● Work task
Return every line of the listing that includes the string "gestattest".

● Input data
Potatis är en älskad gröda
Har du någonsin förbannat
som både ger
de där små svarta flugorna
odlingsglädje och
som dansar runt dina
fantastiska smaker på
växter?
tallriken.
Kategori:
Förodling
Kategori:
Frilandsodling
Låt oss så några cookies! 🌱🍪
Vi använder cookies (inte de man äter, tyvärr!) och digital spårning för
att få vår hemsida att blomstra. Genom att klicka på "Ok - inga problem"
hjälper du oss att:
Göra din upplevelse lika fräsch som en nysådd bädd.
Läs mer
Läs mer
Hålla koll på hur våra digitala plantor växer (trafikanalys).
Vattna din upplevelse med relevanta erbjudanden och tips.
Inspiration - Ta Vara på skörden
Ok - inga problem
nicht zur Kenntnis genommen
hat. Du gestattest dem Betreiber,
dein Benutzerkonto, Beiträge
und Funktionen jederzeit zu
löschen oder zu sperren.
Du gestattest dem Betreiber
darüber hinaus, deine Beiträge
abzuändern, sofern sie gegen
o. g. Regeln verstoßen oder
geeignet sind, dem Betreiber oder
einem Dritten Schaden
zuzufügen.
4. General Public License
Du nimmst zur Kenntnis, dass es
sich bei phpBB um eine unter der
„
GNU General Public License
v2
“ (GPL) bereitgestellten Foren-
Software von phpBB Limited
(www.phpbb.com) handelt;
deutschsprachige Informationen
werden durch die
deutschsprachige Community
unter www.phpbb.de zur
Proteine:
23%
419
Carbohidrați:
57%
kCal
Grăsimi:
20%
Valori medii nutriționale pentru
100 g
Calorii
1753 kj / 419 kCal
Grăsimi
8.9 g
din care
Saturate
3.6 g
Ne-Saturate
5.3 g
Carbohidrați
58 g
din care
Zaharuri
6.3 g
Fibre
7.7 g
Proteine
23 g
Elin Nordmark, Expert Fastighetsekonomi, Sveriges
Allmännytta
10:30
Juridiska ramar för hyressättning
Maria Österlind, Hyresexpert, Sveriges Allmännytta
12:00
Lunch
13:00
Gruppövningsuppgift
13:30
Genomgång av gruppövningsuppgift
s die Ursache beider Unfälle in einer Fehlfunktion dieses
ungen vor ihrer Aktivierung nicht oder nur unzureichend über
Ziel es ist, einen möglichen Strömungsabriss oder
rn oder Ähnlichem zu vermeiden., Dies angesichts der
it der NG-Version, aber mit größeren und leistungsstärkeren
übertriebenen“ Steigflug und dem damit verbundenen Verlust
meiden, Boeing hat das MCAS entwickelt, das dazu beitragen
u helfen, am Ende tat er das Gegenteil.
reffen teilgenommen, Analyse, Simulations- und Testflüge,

==

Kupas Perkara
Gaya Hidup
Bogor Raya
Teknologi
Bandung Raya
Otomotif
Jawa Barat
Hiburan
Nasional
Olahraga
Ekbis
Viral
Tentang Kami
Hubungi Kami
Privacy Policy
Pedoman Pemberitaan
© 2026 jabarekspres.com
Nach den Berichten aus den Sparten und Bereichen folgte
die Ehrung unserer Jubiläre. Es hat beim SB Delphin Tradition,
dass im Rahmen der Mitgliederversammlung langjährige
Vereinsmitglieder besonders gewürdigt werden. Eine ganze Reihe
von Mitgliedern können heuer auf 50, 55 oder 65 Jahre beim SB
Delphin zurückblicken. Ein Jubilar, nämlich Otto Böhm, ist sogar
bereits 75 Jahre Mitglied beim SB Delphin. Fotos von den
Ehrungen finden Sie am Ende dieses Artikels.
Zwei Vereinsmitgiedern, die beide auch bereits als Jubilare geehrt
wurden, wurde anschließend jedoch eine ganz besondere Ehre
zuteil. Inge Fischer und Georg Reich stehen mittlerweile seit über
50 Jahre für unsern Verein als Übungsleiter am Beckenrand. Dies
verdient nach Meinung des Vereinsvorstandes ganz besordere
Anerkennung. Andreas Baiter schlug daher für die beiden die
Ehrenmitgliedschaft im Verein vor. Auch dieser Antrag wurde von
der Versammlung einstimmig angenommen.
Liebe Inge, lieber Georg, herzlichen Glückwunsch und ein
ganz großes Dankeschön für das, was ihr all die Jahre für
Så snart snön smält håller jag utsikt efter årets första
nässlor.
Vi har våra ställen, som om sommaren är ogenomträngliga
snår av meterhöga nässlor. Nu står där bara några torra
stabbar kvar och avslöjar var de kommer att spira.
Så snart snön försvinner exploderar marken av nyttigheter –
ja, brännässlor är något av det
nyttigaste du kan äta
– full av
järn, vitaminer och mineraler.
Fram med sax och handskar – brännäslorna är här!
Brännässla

● Result
hat. Du gestattest dem Betreiber,
Du gestattest dem Betreiber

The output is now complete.